[Stored data]
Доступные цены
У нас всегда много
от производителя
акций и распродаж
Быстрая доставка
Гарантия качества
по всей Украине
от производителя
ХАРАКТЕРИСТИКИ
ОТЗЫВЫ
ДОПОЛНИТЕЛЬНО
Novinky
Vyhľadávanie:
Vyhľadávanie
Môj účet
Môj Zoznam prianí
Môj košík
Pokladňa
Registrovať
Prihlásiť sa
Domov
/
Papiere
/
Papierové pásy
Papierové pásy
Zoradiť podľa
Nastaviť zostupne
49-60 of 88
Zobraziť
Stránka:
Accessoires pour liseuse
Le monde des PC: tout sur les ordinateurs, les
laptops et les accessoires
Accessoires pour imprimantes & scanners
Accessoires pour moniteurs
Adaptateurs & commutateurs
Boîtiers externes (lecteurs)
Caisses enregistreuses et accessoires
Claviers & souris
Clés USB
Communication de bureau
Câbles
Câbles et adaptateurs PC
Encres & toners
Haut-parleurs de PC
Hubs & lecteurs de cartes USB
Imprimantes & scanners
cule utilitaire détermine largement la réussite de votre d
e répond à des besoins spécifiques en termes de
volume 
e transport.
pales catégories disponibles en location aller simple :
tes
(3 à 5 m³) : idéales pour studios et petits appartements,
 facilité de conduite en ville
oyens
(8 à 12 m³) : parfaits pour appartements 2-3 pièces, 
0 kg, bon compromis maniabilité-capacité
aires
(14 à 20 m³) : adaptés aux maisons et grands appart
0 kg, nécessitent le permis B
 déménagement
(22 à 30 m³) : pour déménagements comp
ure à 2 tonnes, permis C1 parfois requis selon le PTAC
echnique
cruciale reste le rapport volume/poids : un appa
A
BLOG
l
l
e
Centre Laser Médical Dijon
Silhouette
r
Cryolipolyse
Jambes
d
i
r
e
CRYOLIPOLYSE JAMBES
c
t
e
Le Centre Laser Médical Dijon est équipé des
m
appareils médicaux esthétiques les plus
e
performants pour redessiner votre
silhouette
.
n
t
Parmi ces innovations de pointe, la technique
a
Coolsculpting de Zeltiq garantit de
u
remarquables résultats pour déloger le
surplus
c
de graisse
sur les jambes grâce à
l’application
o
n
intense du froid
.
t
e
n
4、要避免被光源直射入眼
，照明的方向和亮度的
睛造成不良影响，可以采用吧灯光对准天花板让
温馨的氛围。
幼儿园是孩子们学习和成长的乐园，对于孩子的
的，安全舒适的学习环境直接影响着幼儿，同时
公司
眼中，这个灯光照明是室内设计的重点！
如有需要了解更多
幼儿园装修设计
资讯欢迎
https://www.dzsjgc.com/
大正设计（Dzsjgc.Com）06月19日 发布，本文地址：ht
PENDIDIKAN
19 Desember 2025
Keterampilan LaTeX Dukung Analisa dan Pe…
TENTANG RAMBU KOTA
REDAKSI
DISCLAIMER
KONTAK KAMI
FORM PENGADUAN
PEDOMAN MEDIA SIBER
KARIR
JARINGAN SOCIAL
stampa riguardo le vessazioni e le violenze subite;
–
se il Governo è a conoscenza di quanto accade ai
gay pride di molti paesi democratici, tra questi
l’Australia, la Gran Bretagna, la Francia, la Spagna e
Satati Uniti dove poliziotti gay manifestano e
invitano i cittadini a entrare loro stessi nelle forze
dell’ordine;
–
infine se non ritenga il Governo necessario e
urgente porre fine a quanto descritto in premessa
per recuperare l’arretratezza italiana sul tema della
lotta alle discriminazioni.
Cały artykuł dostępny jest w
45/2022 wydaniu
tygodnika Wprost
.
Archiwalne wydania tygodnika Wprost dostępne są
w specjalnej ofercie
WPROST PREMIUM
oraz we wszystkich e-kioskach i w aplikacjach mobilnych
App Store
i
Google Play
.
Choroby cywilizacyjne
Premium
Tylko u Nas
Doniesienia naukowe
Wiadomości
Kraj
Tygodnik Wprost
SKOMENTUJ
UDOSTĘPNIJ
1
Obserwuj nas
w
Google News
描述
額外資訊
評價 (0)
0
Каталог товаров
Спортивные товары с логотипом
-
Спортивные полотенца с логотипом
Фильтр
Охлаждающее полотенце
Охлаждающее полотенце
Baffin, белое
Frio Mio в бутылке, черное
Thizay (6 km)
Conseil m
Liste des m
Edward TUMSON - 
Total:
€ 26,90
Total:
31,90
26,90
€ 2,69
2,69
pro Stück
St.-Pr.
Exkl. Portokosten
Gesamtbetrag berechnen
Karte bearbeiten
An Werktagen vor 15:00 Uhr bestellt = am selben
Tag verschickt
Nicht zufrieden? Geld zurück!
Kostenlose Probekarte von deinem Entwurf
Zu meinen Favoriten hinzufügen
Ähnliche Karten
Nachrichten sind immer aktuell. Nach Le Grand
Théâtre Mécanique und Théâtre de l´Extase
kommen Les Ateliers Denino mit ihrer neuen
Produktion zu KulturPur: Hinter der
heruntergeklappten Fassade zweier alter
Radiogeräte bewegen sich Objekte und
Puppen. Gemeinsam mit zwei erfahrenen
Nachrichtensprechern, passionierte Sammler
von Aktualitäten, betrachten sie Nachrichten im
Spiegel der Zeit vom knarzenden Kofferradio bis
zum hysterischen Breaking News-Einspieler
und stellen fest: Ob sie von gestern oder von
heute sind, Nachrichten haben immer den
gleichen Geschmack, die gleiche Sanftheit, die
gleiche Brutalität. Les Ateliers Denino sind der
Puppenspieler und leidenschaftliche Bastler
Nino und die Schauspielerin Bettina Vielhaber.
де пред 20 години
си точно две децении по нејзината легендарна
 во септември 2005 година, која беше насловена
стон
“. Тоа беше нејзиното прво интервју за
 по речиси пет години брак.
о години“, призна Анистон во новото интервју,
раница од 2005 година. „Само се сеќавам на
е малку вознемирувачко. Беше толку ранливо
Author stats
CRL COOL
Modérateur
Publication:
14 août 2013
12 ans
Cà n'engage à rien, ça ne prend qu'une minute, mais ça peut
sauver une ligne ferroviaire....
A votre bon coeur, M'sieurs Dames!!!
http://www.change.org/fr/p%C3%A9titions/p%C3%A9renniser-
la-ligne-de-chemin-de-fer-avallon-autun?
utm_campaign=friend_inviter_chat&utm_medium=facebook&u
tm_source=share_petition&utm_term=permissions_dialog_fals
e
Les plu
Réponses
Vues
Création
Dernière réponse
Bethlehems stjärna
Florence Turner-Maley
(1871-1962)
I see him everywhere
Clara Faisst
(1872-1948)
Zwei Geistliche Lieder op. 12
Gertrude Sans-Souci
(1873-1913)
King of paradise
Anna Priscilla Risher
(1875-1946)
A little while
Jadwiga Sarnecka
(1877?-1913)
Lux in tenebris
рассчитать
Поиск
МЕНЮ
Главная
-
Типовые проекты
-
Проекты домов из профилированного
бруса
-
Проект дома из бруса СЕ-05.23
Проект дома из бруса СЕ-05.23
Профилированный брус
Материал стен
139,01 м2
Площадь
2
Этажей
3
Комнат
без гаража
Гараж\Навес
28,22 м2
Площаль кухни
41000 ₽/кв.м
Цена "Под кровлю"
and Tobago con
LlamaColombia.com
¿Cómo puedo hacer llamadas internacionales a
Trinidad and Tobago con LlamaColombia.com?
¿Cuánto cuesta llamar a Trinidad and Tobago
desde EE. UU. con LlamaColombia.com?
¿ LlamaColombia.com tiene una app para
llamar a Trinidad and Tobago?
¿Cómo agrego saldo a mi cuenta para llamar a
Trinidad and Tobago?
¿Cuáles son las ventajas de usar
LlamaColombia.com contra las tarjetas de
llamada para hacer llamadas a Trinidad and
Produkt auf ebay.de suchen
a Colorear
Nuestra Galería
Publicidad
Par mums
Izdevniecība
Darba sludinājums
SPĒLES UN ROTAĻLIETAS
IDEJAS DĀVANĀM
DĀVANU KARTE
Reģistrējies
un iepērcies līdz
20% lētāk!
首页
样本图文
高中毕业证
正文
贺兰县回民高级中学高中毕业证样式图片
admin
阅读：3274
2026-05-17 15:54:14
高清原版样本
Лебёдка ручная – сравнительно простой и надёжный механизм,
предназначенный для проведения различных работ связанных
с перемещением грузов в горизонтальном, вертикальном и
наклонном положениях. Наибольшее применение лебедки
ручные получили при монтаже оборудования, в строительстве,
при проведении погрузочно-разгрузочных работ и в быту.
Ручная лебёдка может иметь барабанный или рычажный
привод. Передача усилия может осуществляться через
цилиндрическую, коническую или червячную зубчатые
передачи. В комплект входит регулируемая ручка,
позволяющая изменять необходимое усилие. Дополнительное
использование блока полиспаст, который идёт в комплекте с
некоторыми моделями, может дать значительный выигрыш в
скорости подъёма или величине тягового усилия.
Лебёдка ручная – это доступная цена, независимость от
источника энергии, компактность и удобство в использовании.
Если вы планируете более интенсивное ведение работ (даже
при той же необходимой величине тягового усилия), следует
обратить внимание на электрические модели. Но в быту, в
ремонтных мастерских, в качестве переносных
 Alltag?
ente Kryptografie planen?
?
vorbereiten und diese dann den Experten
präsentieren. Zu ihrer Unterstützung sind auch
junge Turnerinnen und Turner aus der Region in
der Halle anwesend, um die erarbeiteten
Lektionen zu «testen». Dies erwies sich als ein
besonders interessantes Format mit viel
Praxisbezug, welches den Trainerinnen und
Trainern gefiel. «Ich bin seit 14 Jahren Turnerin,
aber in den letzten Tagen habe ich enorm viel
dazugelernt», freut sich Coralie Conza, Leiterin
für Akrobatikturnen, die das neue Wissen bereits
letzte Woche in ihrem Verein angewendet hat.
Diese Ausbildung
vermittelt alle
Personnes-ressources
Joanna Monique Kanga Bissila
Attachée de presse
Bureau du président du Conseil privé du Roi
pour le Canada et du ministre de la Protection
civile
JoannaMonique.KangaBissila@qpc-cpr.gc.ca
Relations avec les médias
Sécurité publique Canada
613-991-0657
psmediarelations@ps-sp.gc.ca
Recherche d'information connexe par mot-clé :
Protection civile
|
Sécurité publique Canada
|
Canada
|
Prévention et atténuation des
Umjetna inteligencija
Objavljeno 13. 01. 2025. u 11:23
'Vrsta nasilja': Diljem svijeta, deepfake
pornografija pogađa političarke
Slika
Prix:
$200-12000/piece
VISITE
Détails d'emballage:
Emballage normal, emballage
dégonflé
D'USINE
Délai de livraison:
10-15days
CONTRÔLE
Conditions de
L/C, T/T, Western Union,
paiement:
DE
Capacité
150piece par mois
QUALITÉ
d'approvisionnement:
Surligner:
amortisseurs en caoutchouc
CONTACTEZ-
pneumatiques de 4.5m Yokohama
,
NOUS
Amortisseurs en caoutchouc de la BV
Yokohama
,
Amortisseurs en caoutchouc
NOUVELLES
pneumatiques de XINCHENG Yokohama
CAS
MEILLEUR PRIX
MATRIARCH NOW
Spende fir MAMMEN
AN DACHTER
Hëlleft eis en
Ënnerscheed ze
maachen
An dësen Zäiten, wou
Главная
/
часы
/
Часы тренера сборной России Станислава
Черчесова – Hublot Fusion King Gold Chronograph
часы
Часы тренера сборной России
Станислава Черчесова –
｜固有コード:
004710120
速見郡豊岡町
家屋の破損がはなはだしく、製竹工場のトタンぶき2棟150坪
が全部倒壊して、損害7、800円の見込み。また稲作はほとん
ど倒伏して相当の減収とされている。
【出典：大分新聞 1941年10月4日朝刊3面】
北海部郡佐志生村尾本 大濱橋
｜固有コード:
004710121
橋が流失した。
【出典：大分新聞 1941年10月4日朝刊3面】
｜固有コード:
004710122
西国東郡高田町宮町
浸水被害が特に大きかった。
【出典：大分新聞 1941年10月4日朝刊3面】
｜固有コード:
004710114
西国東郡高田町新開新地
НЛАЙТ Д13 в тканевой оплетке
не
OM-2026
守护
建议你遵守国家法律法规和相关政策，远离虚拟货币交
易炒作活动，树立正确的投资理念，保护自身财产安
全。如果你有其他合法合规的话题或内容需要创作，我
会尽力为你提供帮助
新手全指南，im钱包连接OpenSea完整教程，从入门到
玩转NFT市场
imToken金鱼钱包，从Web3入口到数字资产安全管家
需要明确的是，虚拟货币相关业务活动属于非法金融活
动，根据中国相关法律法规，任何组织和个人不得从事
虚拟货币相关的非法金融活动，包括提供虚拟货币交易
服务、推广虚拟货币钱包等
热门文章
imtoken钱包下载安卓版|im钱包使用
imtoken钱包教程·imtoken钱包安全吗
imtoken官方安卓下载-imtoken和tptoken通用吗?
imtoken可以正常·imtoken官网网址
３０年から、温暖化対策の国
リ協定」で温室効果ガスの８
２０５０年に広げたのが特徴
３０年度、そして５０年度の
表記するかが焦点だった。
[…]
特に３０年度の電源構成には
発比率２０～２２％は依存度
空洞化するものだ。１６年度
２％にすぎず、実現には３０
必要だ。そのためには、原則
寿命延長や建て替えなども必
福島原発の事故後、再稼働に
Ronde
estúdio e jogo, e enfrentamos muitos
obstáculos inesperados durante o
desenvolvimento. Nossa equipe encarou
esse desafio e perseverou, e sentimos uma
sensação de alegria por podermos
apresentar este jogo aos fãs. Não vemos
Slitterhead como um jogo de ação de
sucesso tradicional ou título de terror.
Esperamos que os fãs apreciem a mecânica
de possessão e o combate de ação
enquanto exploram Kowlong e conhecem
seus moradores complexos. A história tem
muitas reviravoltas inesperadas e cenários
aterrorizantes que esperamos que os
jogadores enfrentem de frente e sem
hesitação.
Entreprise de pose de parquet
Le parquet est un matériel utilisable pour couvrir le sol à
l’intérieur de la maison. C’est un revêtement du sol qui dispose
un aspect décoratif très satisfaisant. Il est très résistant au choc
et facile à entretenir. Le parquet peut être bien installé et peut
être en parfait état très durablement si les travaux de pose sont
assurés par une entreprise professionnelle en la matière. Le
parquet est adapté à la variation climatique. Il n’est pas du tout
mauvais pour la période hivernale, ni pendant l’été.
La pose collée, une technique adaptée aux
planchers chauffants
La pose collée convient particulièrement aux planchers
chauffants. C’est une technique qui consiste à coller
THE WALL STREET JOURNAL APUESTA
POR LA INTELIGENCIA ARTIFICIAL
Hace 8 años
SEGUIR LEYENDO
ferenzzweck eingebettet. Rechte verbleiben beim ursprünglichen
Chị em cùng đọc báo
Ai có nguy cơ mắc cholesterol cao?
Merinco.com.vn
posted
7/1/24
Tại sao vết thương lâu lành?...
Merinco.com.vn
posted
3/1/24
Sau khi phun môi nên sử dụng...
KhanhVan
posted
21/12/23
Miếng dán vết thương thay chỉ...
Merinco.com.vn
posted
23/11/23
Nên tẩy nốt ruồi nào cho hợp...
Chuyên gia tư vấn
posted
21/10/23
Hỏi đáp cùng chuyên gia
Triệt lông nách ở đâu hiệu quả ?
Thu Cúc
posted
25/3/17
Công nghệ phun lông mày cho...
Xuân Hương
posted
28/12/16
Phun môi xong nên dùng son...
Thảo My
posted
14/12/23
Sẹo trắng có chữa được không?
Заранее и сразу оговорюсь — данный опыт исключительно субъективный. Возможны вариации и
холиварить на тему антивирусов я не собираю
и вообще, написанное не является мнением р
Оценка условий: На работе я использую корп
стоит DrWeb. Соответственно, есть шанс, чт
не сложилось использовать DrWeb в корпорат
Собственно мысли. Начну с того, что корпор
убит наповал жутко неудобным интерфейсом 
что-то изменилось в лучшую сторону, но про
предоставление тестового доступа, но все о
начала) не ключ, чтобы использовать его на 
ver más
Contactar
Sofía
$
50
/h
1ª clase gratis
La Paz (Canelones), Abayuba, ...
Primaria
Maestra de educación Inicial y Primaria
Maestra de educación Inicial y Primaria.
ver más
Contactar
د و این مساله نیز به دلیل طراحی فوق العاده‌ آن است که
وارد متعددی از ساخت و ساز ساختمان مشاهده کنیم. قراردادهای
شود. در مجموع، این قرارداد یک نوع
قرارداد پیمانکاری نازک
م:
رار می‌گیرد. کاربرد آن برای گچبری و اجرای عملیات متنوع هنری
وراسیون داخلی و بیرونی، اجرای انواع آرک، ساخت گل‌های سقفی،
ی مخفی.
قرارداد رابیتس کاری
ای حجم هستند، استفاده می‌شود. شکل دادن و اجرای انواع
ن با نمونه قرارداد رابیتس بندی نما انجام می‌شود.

▶ EXERCISE AIM:
Nothing but the lines from the top of the records down to the line with "Adaptateurs & commutateurs" belongs in the answer; repeat them exactly.

▶ EXPECTED ANSWER:
Доступные цены
У нас всегда много
от производителя
акций и распродаж
Быстрая доставка
Гарантия качества
по всей Украине
от производителя
ХАРАКТЕРИСТИКИ
ОТЗЫВЫ
ДОПОЛНИТЕЛЬНО
Novinky
Vyhľadávanie:
Vyhľadávanie
Môj účet
Môj Zoznam prianí
Môj košík
Pokladňa
Registrovať
Prihlásiť sa
Domov
/
Papiere
/
Papierové pásy
Papierové pásy
Zoradiť podľa
Nastaviť zostupne
49-60 of 88
Zobraziť
Stránka:
Accessoires pour liseuse
Le monde des PC: tout sur les ordinateurs, les
laptops et les accessoires
Accessoires pour imprimantes & scanners
Accessoires pour moniteurs
Adaptateurs & commutateurs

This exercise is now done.